Başkanlığını yaptığım Marmara Grubu Vakfı ile de partnerlik anlaşması bulunan Viyana Ekonomik Forumu özellikle Balkanlar’da önemli etkinliklere imza atan bir kuruluştur.
Kalkınmanın motoru ekonomi başlığı altında jübile toplantılarında düşüncelerini ortaya koyan farklı vizyon sahipleri ve karar vericiler ufuk turlarını gerçekleştirirlerken Tuna Nehri’nin geleceğini de tartıştılar.
Dört özel oturumun gerçekleştiği jübile toplantısında dikkat çeken bir başka özellik de katılımcıların ortaya koydukları değer ölçüleriydi.
Özellikle de jübile toplantısında söz alan Dr. Erhard Busek’in bir cümlesi etkinliğe damga vuran bir kriter oldu. Dr. Busek, “Ortak Avrupa eğitimine ihtiyacımız var” dedi. Ortak Avrupa eğitimi, ortak kültürün, ortak yaşayış tarzının, ortak değerlerin ölçüsünden başka bir şey değildi.
Katılanların Avrupa denilince akla gelen ilk ölçüsü, karşılıklı saygı ve anlayış oluyor. Elbette ortak değerlerin varlığı da önemli ama önplanda zarafetle şekillenen anlayış var.
Basit ölçüler içinde ele aldığımız da Avrupalı olmanın zenginlikle, ekonomiyle, refahın bölüşülmesiyle biçimlenen tasvirinin esası zarafettir. İnceliktir.
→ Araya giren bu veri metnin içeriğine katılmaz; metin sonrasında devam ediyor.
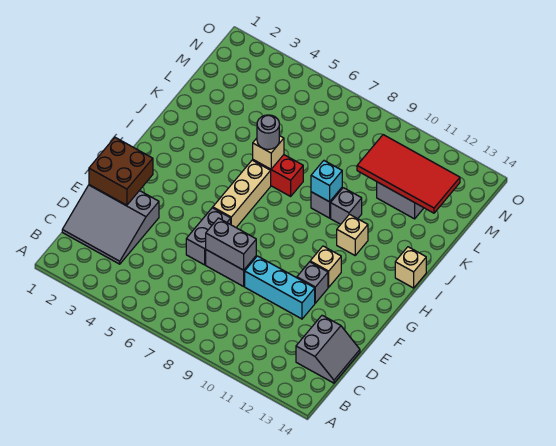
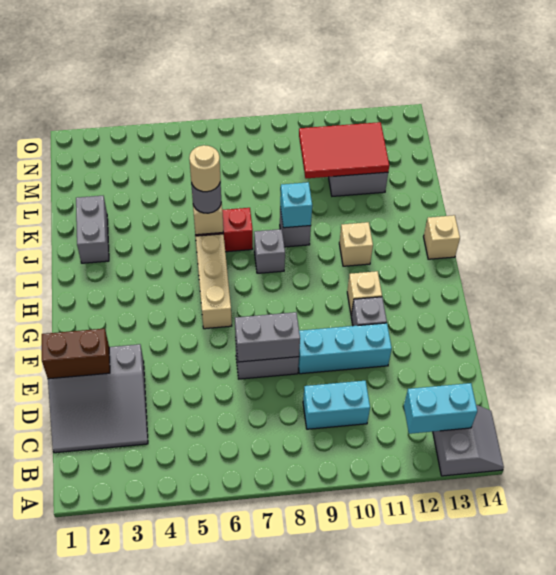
none -> cyan 1x2 brick [404,383,477,434]
none -> cyan 1x2 brick [303,381,370,429]
grey 2x2 slope [296,315,360,383] -> grey 2x2 slope moved to [433,405,504,476]
brown 2x2 brick [89,138,153,205] -> brown 1x2 brick [42,329,110,379]
grey 1x2 brick [186,208,231,265] -> grey 1x2 brick moved to [76,196,109,263]
none -> tan 1x1 round brick [189,145,220,192]
grey 1x1 brick [331,188,362,224] -> grey 1x1 brick moved to [254,229,285,273]
red 2x4 tile [357,135,460,213] -> red 2x3 tile [299,122,389,179]

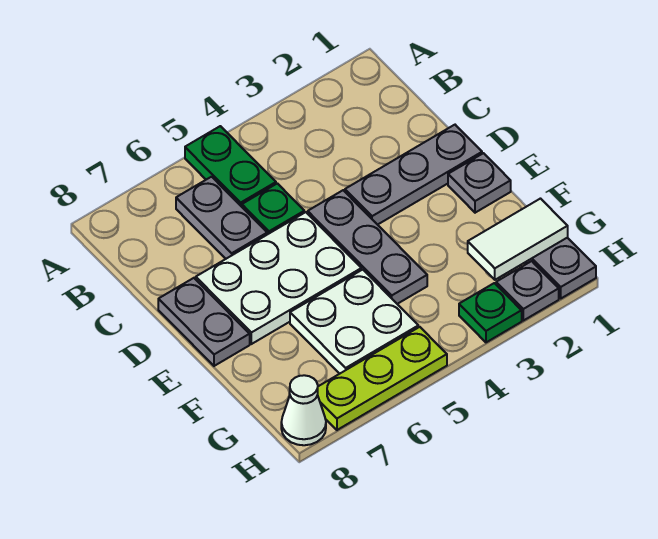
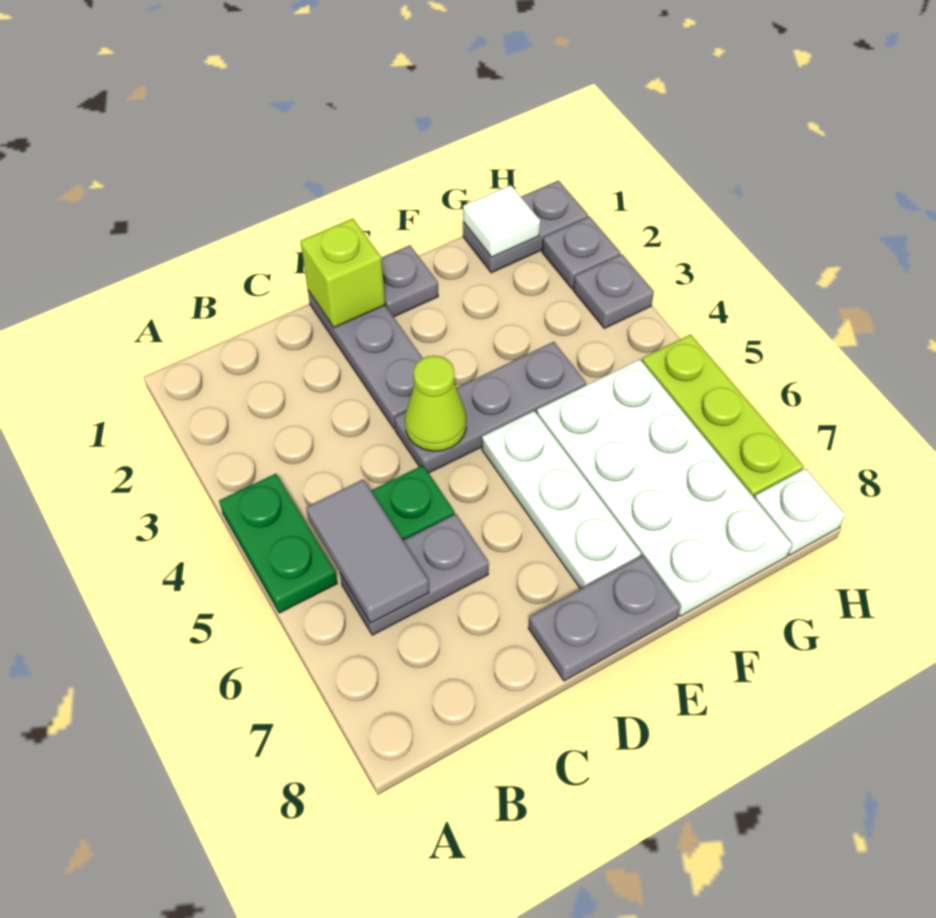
green 1x2 plate [185,126,276,207] -> green 1x2 plate turned to [219,474,337,613]
none -> grey 1x2 tile [306,480,429,623]
none -> lime 1x1 brick [300,218,385,328]
none -> lime 1x1 cone [405,356,466,451]
white 2x3 plate [196,212,361,344] -> white 1x3 plate [482,411,641,589]
white 2x2 plate [290,270,418,374] -> white 2x4 plate [537,359,792,616]
white 1x2 tile [468,199,568,280] -> white 1x1 tile [463,185,540,257]
green 1x1 plate [459,283,522,342] -> grey 1x1 plate [573,254,654,328]
white 1x1 cone [281,375,326,445] -> white 1x1 plate [755,468,845,555]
Karşısındakini öteki olarak değerlendirmemektir. Ancak böylelikle bir ve beraber Avrupa yaşar. Yaşayabilir.
Ne Alman, ne Avusturya ne de İngiltere’den katılanların oturumlarında “biz şuyuz, biz buyuz” sözünü işittik. Aksine mütevaziliğin bütün ölçülerine şahit olduk.
Yalnız buna şahitlik dahi, Viyana Ekonomik Forumu’nun varlık değerini ortaya koyması bakımından önemliydi.
10. yılını idrak eden Viyana Ekonomik Forumu’nu kutluyorum. İnanıyorum ki, Dr. Busek’in ve Büyükelçi Kirstcheva’nın elinde daha uzun yıllar Viyana deneme bonusu veren siteler Ekonomik Forumu Balkanlar’da ve Avrupa’da yol gösterici vasfını sürdürecektir.